Xenophon's statement does make for somewhat harrowing reading, and there certainly seem to be a number of potentially criminal acts alluded to within, but Scientology is far from the first religion to have allegations of fraud, intimidation and violence levelled against it over the years. The Catholic Church leaps to mind. And as Noel Pearson
points out, the High Court decreed Scientology to be a Constitutionally protected religion back in 1983 and, barring an unlikely over-turning of that decision, a religion it will stay. Given that it contains a belief in a higher power and sets out certain rules by which its members should live, under the fairly liberal protections afforded by s 116 of the Constitution, it would be almost impossible to actually distinguish on a fundamental level between Scientology and any other of the less notorious fringe religions (Hillsong anybody?).

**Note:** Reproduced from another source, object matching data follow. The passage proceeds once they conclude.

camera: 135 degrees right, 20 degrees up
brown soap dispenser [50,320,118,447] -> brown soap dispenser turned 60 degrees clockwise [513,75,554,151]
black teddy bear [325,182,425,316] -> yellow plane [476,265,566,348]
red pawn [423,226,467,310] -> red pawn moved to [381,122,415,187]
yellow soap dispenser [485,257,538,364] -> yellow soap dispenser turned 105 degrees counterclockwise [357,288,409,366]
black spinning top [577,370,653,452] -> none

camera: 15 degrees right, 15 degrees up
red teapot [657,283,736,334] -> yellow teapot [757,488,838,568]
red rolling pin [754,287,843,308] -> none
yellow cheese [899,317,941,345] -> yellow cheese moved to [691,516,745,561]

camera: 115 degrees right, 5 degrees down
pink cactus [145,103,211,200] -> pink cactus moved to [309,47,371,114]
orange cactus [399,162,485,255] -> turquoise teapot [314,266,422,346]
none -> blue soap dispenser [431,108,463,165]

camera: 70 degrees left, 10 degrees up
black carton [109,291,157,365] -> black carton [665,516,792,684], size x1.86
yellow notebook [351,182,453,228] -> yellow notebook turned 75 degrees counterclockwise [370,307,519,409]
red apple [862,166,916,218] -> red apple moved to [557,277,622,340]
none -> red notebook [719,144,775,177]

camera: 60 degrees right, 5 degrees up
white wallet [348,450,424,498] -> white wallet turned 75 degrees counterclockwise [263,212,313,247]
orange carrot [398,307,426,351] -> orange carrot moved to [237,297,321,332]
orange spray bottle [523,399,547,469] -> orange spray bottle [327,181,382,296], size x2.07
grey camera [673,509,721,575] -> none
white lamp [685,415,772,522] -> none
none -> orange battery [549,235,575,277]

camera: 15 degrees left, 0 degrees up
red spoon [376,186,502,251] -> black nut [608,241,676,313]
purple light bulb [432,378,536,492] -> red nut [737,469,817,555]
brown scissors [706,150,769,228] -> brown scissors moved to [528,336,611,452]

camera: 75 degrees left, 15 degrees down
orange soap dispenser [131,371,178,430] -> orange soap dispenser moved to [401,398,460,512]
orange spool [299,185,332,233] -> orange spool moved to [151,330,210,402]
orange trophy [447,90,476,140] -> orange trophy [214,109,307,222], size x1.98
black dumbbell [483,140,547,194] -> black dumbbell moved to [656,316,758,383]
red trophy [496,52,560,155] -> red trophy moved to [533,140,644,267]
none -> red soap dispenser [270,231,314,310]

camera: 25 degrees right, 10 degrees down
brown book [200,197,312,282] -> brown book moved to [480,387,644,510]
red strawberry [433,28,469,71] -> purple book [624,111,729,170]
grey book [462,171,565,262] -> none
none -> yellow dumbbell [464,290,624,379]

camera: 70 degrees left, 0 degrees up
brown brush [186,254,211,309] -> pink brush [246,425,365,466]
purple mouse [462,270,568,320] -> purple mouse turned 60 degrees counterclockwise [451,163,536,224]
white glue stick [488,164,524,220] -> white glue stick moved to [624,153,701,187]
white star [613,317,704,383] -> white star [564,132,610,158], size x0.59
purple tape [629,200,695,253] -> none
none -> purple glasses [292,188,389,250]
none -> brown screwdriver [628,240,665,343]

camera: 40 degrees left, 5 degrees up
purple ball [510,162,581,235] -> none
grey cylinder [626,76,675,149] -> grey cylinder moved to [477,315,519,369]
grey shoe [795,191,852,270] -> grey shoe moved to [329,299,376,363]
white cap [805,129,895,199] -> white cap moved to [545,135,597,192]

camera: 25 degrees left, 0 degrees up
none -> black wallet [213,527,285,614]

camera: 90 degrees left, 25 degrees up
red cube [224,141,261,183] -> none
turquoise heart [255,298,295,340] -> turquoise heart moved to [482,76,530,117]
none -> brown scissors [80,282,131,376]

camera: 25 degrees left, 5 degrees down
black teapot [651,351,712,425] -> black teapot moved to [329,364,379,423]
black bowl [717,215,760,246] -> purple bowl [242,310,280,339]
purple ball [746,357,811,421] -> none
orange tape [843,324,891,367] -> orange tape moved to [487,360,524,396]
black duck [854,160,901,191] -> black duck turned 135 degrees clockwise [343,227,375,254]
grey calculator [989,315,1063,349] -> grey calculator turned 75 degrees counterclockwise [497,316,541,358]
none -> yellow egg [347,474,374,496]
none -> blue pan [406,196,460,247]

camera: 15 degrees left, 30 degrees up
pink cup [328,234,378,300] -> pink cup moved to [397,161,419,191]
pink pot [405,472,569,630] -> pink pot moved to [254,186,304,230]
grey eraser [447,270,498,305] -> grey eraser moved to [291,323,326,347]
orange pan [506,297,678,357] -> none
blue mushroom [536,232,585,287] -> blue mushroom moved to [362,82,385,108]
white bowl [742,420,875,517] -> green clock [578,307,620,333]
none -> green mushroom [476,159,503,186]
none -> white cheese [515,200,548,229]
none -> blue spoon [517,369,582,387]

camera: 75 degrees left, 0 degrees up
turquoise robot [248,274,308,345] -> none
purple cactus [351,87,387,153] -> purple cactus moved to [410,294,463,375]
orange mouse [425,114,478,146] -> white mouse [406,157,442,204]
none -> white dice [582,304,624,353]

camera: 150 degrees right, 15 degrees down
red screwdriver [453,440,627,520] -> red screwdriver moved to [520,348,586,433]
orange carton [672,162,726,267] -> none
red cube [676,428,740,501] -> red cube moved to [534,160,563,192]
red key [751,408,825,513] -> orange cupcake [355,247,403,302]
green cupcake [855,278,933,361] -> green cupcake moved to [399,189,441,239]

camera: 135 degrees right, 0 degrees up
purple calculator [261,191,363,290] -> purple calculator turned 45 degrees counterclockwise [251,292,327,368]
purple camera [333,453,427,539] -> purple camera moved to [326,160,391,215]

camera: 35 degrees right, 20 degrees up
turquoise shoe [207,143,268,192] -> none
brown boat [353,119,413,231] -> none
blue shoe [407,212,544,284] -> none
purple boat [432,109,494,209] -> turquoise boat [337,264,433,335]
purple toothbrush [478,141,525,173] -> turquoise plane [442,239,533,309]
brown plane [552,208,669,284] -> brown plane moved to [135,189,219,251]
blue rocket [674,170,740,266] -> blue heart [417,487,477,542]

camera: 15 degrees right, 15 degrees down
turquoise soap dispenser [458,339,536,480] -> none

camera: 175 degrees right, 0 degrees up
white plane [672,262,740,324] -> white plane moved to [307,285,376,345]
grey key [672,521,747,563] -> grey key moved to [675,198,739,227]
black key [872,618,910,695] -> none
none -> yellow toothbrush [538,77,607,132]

Or mainstream religions for that matter. And, to be honest, such a distinction probably shouldn't be made either. Because unpalatable as I find Scientology's practices, and ridiculous as I find its worldview, the free exercise of religious belief is still a pretty fundamental human right and I think we should be very careful letting Government get overly involved in decisions as to whether one belief system is more or less valid than another.
Now, who wants to help me take the case for 'Jedi' to the High Court?